(SET TASK): Render every line in the rows below as a Markdown table with two columns, n for the line's running number and Line for its text, and skip any blank lines.

(ENTRIES SUPPLIED):
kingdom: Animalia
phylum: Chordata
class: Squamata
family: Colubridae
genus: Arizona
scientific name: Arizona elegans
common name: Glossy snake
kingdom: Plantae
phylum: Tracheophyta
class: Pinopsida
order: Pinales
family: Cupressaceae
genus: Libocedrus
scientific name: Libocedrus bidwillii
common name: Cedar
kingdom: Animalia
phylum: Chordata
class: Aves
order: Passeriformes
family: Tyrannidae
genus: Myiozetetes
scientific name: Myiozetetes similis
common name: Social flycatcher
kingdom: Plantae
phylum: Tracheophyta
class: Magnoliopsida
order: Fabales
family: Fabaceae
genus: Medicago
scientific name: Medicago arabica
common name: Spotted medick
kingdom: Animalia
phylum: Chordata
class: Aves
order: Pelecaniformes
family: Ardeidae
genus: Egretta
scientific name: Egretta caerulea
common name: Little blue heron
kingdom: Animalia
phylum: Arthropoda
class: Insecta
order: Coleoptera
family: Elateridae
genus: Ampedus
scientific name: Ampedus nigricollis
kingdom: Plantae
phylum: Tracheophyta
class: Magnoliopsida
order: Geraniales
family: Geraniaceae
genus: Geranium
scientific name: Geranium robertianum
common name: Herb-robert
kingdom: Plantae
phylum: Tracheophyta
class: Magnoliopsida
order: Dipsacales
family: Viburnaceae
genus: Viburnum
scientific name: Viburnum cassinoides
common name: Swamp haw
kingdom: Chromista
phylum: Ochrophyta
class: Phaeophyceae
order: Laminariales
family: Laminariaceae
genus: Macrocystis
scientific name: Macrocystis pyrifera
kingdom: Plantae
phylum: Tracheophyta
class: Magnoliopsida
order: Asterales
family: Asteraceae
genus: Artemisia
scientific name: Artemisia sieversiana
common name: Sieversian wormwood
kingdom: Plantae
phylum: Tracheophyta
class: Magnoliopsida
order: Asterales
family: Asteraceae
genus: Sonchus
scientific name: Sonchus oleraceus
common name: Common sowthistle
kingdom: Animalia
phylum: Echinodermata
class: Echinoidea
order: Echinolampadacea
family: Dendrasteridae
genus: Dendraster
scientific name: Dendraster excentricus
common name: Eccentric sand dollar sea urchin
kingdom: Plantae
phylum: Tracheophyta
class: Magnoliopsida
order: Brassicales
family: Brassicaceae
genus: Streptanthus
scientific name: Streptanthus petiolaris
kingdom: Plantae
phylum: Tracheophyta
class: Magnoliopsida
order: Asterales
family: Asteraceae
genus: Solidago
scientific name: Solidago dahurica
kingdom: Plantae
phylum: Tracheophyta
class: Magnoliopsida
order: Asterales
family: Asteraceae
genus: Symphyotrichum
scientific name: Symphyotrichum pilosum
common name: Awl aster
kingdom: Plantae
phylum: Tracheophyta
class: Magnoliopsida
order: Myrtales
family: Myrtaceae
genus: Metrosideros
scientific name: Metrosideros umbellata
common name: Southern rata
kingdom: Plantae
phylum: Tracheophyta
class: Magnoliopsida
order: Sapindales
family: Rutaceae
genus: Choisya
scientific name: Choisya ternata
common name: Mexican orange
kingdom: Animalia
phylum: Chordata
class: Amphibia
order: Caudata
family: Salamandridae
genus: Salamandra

(CORRECT OUTPUT):
| n | Line |
|---|---|
| 1 | kingdom: Animalia |
| 2 | phylum: Chordata |
| 3 | class: Squamata |
| 4 | family: Colubridae |
| 5 | genus: Arizona |
| 6 | scientific name: Arizona elegans |
| 7 | common name: Glossy snake |
| 8 | kingdom: Plantae |
| 9 | phylum: Tracheophyta |
| 10 | class: Pinopsida |
| 11 | order: Pinales |
| 12 | family: Cupressaceae |
| 13 | genus: Libocedrus |
| 14 | scientific name: Libocedrus bidwillii |
| 15 | common name: Cedar |
| 16 | kingdom: Animalia |
| 17 | phylum: Chordata |
| 18 | class: Aves |
| 19 | order: Passeriformes |
| 20 | family: Tyrannidae |
| 21 | genus: Myiozetetes |
| 22 | scientific name: Myiozetetes similis |
| 23 | common name: Social flycatcher |
| 24 | kingdom: Plantae |
| 25 | phylum: Tracheophyta |
| 26 | class: Magnoliopsida |
| 27 | order: Fabales |
| 28 | family: Fabaceae |
| 29 | genus: Medicago |
| 30 | scientific name: Medicago arabica |
| 31 | common name: Spotted medick |
| 32 | kingdom: Animalia |
| 33 | phylum: Chordata |
| 34 | class: Aves |
| 35 | order: Pelecaniformes |
| 36 | family: Ardeidae |
| 37 | genus: Egretta |
| 38 | scientific name: Egretta caerulea |
| 39 | common name: Little blue heron |
| 40 | kingdom: Animalia |
| 41 | phylum: Arthropoda |
| 42 | class: Insecta |
| 43 | order: Coleoptera |
| 44 | family: Elateridae |
| 45 | genus: Ampedus |
| 46 | scientific name: Ampedus nigricollis |
| 47 | kingdom: Plantae |
| 48 | phylum: Tracheophyta |
| 49 | class: Magnoliopsida |
| 50 | order: Geraniales |
| 51 | family: Geraniaceae |
| 52 | genus: Geranium |
| 53 | scientific name: Geranium robertianum |
| 54 | common name: Herb-robert |
| 55 | kingdom: Plantae |
| 56 | phylum: Tracheophyta |
| 57 | class: Magnoliopsida |
| 58 | order: Dipsacales |
| 59 | family: Viburnaceae |
| 60 | genus: Viburnum |
| 61 | scientific name: Viburnum cassinoides |
| 62 | common name: Swamp haw |
| 63 | kingdom: Chromista |
| 64 | phylum: Ochrophyta |
| 65 | class: Phaeophyceae |
| 66 | order: Laminariales |
| 67 | family: Laminariaceae |
| 68 | genus: Macrocystis |
| 69 | scientific name: Macrocystis pyrifera |
| 70 | kingdom: Plantae |
| 71 | phylum: Tracheophyta |
| 72 | class: Magnoliopsida |
| 73 | order: Asterales |
| 74 | family: Asteraceae |
| 75 | genus: Artemisia |
| 76 | scientific name: Artemisia sieversiana |
| 77 | common name: Sieversian wormwood |
| 78 | kingdom: Plantae |
| 79 | phylum: Tracheophyta |
| 80 | class: Magnoliopsida |
| 81 | order: Asterales |
| 82 | family: Asteraceae |
| 83 | genus: Sonchus |
| 84 | scientific name: Sonchus oleraceus |
| 85 | common name: Common sowthistle |
| 86 | kingdom: Animalia |
| 87 | phylum: Echinodermata |
| 88 | class: Echinoidea |
| 89 | order: Echinolampadacea |
| 90 | family: Dendrasteridae |
| 91 | genus: Dendraster |
| 92 | scientific name: Dendraster excentricus |
| 93 | common name: Eccentric sand dollar sea urchin |
| 94 | kingdom: Plantae |
| 95 | phylum: Tracheophyta |
| 96 | class: Magnoliopsida |
| 97 | order: Brassicales |
| 98 | family: Brassicaceae |
| 99 | genus: Streptanthus |
| 100 | scientific name: Streptanthus petiolaris |
| 101 | kingdom: Plantae |
| 102 | phylum: Tracheophyta |
| 103 | class: Magnoliopsida |
| 104 | order: Asterales |
| 105 | family: Asteraceae |
| 106 | genus: Solidago |
| 107 | scientific name: Solidago dahurica |
| 108 | kingdom: Plantae |
| 109 | phylum: Tracheophyta |
| 110 | class: Magnoliopsida |
| 111 | order: Asterales |
| 112 | family: Asteraceae |
| 113 | genus: Symphyotrichum |
| 114 | scientific name: Symphyotrichum pilosum |
| 115 | common name: Awl aster |
| 116 | kingdom: Plantae |
| 117 | phylum: Tracheophyta |
| 118 | class: Magnoliopsida |
| 119 | order: Myrtales |
| 120 | family: Myrtaceae |
| 121 | genus: Metrosideros |
| 122 | scientific name: Metrosideros umbellata |
| 123 | common name: Southern rata |
| 124 | kingdom: Plantae |
| 125 | phylum: Tracheophyta |
| 126 | class: Magnoliopsida |
| 127 | order: Sapindales |
| 128 | family: Rutaceae |
| 129 | genus: Choisya |
| 130 | scientific name: Choisya ternata |
| 131 | common name: Mexican orange |
| 132 | kingdom: Animalia |
| 133 | phylum: Chordata |
| 134 | class: Amphibia |
| 135 | order: Caudata |
| 136 | family: Salamandridae |
| 137 | genus: Salamandra |